Many hospitals do not a standardized ways of disposing their infectious waste which is necessary. The problem was the team does not know how much infectious wastes they have in their hospital. The first step they did was to establish a baseline and they used an appropriate control chart, the XmR chart which was based on the normal distribution. They found out that during the baseline period there was just a little over 7 lb (3.2 kg) infectious wastes in their hospital. In other words, the process was stable and showed only ordinary cause variation. Thus, the team created some appropriate intervention improvement strategy. They first operationally defined infectious wastes and organized educational campaign awareness in order for the people is able to identify the different infectious wastes in their hospital. And the next time around, the team found out that the process has shifted to a new and more acceptable level of performance and that the new mean of the daily production of infectious waste was a little more than 4 lb (1.8 kg) per day. Indeed, the control chart helped the team in examining the impact of their efforts. This time, there was a noticeable shift in the process going in the correct direction.

Summary:

The difficulty was that the team does not know how much transmittable wastes they have in their hospital. They used an appropriate control chart as a first step as a starting point by using, the XmR chart based on the normal distribution. They found out that during the starting point there was just a little over 7 lb (3.2 kg) infectious wastes in their hospital. In other words, the process was constant and displayed only ordinary cause variation. Thus, the team created some appropriate intercession tactic. In order to make people identify the different infectious wastes in their hospital, they first operationally defined infectious wastes and organized educational campaign.

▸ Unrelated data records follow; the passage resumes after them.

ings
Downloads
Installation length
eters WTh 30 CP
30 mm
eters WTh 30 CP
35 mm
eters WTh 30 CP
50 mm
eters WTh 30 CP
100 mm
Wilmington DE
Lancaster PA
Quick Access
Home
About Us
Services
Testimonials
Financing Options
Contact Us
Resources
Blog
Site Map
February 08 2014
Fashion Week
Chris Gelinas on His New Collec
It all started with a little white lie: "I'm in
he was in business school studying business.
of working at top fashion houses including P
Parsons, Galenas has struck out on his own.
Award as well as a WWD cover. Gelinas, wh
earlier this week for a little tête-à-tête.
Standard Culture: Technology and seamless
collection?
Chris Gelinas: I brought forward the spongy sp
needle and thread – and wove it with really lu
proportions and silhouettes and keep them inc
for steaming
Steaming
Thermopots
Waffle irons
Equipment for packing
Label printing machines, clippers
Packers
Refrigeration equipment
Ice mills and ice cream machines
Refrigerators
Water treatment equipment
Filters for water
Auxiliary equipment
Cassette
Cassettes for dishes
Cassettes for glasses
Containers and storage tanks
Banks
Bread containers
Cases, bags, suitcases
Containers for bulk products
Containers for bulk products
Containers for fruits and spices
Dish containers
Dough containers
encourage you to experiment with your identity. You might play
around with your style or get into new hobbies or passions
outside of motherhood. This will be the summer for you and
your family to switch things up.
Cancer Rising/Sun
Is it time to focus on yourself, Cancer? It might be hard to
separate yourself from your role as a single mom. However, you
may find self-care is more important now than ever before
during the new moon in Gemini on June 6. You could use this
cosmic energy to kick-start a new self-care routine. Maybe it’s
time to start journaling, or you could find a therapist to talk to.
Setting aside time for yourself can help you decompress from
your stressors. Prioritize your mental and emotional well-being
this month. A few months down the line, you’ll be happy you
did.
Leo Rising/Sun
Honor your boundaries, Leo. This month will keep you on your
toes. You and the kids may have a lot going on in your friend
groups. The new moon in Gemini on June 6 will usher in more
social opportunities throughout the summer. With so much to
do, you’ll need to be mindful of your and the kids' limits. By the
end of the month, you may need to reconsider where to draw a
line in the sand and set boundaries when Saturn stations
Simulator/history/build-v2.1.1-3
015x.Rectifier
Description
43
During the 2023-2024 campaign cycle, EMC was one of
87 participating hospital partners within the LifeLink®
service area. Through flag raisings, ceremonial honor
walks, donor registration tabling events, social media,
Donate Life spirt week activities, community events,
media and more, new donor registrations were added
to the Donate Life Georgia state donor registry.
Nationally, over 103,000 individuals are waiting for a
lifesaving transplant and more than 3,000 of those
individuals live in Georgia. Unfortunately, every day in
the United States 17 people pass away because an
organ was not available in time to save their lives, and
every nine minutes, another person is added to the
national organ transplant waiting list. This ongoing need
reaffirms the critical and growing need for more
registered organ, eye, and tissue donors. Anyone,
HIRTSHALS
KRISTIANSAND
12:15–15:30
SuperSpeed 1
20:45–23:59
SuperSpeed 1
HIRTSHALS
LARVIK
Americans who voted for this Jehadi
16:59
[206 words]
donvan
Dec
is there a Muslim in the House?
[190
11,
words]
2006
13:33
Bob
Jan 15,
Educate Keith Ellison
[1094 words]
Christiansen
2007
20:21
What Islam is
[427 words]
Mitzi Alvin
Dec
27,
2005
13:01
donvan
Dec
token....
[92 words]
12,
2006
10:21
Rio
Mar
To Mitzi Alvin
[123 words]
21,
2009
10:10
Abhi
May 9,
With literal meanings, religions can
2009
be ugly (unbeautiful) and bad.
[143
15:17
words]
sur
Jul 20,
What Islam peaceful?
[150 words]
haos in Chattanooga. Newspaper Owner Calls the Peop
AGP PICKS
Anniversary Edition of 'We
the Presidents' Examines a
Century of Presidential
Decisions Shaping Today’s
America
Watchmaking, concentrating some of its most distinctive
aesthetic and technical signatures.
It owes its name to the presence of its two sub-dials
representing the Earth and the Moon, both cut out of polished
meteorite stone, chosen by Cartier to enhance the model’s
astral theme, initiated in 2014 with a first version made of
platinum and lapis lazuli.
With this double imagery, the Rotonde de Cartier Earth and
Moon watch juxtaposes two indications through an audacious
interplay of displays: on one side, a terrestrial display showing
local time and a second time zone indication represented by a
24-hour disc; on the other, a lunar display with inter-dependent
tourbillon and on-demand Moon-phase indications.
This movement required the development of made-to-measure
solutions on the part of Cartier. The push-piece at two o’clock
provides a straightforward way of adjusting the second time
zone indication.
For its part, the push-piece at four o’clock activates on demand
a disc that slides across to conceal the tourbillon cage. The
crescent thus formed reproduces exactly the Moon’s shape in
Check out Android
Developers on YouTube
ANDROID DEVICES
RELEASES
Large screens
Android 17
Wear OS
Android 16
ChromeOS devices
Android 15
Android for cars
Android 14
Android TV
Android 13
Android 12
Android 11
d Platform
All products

In the next phase, the team found out that the method has shifted to a more conventional level of performance and new mean of daily production of infectious waste was a little more than 4 lb (1.8 kg) per day. The control chart showed a noticeable shift in the process going in the accurate direction.

Conclusion:

The paper of J. C. Benneyan, R. C. Lloyd, and P. E. Plsek entitled Statistical Process Control as a Tool for Research and Healthcare improvement discussed Statistical process control (SPC). Through the different examples, this study showed the power, user friendliness and significance of control chart for researchers to know how effective or beneficial the changes into the health care improvement endeavours are. The use of this tool is very beneficial to the process improvement managers and practitioners as well as to researchers as it helps in the usage of the objective data and how this can be done or the process of statistical thinking itself before making suitable decisions based on the findings and analysis of data.